**DATA RECORDS:**
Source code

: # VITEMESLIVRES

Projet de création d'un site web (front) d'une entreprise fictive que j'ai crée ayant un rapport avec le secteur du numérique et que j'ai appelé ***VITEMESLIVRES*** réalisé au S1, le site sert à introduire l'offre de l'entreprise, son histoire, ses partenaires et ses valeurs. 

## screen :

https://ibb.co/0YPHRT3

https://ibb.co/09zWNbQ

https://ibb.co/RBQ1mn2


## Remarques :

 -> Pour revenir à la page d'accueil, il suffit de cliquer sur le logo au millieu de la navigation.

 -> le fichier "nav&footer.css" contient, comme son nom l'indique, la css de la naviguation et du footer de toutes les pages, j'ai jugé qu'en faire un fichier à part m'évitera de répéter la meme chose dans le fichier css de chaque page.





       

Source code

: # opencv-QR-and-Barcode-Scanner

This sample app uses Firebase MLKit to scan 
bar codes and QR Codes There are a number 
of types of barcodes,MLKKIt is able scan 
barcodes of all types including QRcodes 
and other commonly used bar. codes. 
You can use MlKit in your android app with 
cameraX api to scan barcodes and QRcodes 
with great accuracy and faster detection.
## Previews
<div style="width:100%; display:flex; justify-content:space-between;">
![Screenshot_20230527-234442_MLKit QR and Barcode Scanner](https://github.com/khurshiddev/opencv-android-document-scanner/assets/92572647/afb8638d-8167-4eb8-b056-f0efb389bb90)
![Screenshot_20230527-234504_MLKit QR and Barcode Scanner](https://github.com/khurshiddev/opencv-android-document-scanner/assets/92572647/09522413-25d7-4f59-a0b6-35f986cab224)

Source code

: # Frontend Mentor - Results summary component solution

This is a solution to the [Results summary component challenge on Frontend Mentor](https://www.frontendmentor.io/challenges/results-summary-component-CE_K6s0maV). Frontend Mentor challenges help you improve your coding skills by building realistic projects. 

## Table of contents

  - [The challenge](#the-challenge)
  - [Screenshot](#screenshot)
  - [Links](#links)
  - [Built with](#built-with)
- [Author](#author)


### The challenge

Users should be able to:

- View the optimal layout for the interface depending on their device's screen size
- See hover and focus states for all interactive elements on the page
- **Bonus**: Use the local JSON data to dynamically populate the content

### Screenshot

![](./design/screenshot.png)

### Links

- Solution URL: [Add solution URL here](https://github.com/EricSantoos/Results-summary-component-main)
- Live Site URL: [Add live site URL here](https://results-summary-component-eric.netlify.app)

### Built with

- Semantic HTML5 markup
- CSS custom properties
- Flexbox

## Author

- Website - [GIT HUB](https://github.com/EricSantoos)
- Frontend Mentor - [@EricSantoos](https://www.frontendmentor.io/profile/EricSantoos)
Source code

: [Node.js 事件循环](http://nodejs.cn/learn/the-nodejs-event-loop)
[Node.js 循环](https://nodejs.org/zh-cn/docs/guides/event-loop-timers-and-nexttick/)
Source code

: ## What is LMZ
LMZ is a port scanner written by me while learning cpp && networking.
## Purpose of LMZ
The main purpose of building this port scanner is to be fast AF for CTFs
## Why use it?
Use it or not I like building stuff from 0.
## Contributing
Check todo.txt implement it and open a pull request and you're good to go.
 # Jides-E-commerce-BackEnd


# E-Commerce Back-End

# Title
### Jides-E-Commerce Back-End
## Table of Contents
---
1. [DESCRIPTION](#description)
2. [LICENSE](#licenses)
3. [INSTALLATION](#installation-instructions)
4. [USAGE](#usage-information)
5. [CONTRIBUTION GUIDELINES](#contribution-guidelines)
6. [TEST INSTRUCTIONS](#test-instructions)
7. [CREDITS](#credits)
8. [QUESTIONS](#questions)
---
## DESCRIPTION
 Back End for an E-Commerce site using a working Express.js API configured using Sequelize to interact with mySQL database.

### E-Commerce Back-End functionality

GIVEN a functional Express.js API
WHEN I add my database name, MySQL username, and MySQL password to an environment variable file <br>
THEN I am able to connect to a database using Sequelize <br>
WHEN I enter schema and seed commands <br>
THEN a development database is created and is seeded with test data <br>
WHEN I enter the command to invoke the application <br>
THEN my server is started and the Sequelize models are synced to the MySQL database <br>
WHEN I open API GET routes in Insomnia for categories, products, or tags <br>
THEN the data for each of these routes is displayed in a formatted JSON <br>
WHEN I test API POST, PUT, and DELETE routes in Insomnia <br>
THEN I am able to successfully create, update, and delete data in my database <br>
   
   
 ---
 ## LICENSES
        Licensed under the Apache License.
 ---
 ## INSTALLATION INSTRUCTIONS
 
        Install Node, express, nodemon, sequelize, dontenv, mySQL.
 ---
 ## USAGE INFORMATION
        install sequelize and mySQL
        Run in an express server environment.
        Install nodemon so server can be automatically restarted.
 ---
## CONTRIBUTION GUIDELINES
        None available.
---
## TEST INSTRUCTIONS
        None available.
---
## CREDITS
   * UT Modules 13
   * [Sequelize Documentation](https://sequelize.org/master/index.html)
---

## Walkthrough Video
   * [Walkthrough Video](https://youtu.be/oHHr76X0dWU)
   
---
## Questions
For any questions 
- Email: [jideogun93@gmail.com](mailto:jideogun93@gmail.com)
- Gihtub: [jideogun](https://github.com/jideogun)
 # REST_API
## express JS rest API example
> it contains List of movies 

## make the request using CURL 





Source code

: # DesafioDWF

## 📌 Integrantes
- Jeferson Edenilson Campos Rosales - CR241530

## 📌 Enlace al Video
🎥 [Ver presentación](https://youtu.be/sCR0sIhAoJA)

==

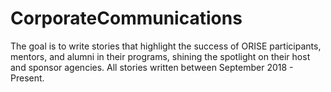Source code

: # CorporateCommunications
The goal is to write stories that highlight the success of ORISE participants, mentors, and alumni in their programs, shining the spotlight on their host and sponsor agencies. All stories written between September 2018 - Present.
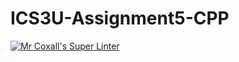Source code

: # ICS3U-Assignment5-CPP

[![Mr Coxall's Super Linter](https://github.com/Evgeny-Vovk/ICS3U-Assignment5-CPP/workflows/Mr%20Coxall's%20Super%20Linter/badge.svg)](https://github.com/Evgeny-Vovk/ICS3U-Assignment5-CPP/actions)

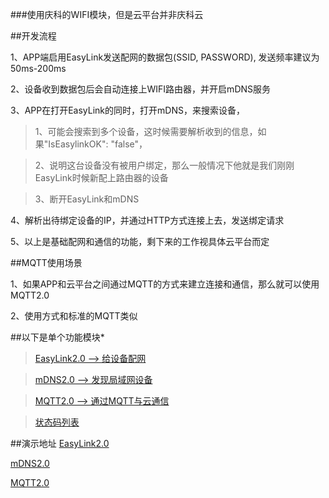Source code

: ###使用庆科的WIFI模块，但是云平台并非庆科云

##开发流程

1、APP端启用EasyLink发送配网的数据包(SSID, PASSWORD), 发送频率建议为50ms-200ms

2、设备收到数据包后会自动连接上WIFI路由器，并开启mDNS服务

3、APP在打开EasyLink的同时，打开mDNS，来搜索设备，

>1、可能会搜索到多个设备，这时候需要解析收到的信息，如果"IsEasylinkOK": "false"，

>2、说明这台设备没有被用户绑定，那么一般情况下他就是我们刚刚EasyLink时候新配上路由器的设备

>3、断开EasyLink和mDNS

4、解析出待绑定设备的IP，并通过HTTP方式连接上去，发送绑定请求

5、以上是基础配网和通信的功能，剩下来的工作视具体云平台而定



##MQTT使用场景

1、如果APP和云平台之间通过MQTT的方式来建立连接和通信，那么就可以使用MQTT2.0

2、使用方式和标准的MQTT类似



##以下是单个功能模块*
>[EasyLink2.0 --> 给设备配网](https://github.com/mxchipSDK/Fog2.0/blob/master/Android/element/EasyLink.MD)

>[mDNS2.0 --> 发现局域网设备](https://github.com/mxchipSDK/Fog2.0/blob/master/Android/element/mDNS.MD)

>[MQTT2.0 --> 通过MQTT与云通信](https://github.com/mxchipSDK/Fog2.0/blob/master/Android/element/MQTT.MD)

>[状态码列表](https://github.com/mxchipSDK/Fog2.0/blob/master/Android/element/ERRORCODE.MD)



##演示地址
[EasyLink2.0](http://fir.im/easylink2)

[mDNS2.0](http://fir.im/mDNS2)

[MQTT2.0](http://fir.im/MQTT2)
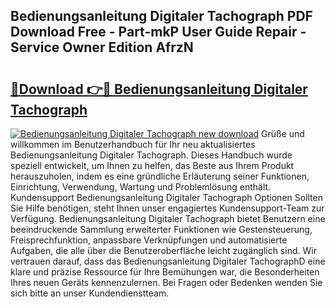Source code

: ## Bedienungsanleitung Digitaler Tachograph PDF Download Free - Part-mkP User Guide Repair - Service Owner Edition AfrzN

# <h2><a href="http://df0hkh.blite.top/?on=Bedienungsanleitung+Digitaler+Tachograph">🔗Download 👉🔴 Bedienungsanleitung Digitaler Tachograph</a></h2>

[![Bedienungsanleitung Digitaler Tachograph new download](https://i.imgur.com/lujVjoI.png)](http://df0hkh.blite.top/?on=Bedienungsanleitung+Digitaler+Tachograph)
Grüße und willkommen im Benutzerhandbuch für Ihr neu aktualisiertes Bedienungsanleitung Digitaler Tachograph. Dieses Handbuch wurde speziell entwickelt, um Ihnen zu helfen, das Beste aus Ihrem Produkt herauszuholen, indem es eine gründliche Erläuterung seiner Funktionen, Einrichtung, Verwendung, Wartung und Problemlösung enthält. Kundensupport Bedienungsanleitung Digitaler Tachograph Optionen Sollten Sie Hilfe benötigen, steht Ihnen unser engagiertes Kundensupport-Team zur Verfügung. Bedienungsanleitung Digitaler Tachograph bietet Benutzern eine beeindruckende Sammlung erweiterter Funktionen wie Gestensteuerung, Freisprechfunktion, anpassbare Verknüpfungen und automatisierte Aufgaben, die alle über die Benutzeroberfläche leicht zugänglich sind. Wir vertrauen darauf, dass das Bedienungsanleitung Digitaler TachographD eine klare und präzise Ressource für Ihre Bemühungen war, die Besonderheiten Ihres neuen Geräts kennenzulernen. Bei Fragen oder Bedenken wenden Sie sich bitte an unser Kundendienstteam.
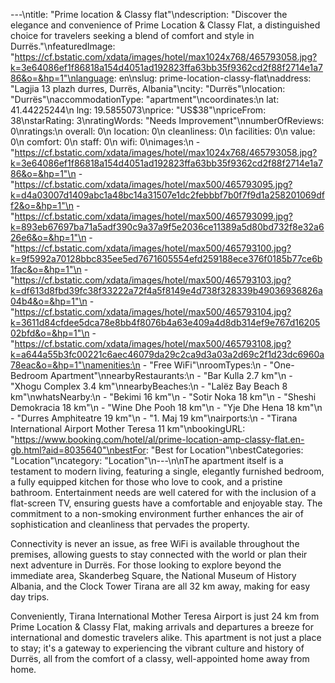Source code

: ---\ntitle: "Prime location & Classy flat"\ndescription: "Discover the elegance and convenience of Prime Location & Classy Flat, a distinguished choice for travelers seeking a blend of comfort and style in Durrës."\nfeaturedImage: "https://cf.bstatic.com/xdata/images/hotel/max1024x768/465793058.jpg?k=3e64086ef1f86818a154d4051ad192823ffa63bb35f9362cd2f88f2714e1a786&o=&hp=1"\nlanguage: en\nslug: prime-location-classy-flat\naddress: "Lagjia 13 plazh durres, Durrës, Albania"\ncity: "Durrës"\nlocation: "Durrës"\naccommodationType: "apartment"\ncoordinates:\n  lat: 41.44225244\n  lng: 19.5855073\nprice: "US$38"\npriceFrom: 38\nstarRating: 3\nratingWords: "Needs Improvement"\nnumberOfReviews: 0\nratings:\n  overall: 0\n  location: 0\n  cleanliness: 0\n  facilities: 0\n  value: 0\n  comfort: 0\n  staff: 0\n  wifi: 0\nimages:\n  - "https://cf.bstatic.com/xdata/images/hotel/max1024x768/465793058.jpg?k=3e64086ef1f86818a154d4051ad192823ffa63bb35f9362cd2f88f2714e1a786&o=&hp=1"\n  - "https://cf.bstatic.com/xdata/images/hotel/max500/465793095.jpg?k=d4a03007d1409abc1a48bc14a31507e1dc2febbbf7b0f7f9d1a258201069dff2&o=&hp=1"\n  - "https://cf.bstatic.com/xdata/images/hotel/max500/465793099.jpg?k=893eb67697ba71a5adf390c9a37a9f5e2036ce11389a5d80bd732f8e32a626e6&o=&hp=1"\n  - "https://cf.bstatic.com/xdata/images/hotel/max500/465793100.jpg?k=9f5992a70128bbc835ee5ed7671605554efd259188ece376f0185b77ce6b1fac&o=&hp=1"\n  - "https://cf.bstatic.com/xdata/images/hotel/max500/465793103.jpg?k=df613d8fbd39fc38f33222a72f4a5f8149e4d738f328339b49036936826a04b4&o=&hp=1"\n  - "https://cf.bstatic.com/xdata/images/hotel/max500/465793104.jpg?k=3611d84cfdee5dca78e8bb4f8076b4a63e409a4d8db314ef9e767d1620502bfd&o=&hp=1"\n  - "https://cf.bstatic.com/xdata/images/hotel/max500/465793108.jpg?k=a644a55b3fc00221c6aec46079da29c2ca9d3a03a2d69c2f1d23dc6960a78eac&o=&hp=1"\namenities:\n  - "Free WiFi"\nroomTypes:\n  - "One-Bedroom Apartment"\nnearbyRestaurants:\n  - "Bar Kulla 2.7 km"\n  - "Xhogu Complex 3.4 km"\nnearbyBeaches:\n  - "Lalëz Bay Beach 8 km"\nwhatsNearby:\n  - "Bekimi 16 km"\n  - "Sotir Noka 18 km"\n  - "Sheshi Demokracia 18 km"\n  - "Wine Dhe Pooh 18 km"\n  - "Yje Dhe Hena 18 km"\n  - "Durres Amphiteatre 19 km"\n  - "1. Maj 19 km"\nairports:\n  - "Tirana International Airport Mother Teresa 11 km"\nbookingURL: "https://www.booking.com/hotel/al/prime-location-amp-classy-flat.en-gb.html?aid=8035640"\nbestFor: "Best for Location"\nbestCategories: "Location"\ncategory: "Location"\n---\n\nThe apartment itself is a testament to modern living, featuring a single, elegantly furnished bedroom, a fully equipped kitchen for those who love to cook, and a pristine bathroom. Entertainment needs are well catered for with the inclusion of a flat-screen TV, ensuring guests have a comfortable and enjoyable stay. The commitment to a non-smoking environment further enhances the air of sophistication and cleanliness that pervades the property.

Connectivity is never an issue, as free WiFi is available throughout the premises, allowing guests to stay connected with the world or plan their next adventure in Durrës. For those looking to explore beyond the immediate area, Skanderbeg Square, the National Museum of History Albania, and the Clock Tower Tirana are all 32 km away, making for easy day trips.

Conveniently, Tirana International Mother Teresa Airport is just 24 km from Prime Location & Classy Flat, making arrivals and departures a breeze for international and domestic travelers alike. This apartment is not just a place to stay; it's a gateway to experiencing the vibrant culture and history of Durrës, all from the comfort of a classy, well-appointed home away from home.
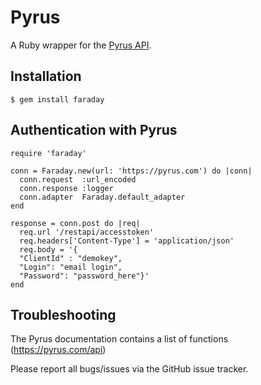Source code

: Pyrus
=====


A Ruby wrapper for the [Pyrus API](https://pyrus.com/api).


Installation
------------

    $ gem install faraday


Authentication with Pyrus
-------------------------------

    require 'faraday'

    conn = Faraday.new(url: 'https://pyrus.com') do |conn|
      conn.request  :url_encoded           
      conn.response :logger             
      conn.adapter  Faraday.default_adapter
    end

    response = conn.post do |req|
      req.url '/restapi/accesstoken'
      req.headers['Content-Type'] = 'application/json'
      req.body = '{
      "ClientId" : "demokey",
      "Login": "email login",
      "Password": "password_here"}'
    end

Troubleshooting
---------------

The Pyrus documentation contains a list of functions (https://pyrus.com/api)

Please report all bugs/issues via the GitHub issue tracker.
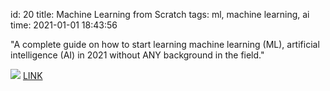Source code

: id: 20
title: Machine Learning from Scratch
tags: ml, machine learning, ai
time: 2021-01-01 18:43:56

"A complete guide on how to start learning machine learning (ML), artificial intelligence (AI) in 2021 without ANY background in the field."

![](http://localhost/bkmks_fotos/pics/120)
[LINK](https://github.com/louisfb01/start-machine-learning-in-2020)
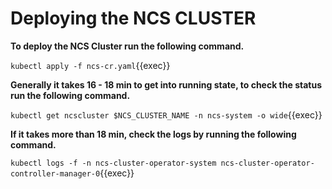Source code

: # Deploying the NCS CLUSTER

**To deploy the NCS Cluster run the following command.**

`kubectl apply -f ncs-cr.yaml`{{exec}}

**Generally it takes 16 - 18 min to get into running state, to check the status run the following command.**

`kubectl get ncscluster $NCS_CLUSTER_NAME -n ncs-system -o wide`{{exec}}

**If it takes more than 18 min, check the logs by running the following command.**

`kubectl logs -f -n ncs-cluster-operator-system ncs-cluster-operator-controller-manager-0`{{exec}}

---

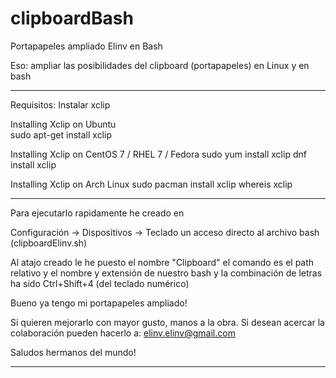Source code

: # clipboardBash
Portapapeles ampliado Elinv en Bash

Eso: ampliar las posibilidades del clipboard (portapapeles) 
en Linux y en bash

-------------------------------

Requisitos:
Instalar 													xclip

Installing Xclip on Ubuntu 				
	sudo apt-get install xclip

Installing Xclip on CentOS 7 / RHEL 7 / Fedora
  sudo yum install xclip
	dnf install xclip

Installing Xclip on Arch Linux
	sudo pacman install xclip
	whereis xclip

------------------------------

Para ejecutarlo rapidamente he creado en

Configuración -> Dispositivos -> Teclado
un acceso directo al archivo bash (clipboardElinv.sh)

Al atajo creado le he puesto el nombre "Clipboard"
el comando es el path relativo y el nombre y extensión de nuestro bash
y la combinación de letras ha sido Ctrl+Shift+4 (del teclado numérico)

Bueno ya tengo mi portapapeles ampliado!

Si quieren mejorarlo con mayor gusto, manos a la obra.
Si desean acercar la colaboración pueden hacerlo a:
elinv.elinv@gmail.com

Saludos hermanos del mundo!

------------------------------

**PROBLEM STATEMENT:** Please repeat the lines of the material above exactly, starting with the line that contains "Conveniently, Tirana International" and ending with the line that contains "complete guide on". Leave the pictures out.

**ANSWER TO THIS TASK:**
Conveniently, Tirana International Mother Teresa Airport is just 24 km from Prime Location & Classy Flat, making arrivals and departures a breeze for international and domestic travelers alike. This apartment is not just a place to stay; it's a gateway to experiencing the vibrant culture and history of Durrës, all from the comfort of a classy, well-appointed home away from home.
Source code

: Pyrus
=====


A Ruby wrapper for the [Pyrus API](https://pyrus.com/api).


Installation
------------

    $ gem install faraday


Authentication with Pyrus
-------------------------------

    require 'faraday'

    conn = Faraday.new(url: 'https://pyrus.com') do |conn|
      conn.request  :url_encoded           
      conn.response :logger             
      conn.adapter  Faraday.default_adapter
    end

    response = conn.post do |req|
      req.url '/restapi/accesstoken'
      req.headers['Content-Type'] = 'application/json'
      req.body = '{
      "ClientId" : "demokey",
      "Login": "email login",
      "Password": "password_here"}'
    end

Troubleshooting
---------------

The Pyrus documentation contains a list of functions (https://pyrus.com/api)

Please report all bugs/issues via the GitHub issue tracker.
Source code

: id: 20
title: Machine Learning from Scratch
tags: ml, machine learning, ai
time: 2021-01-01 18:43:56

"A complete guide on how to start learning machine learning (ML), artificial intelligence (AI) in 2021 without ANY background in the field."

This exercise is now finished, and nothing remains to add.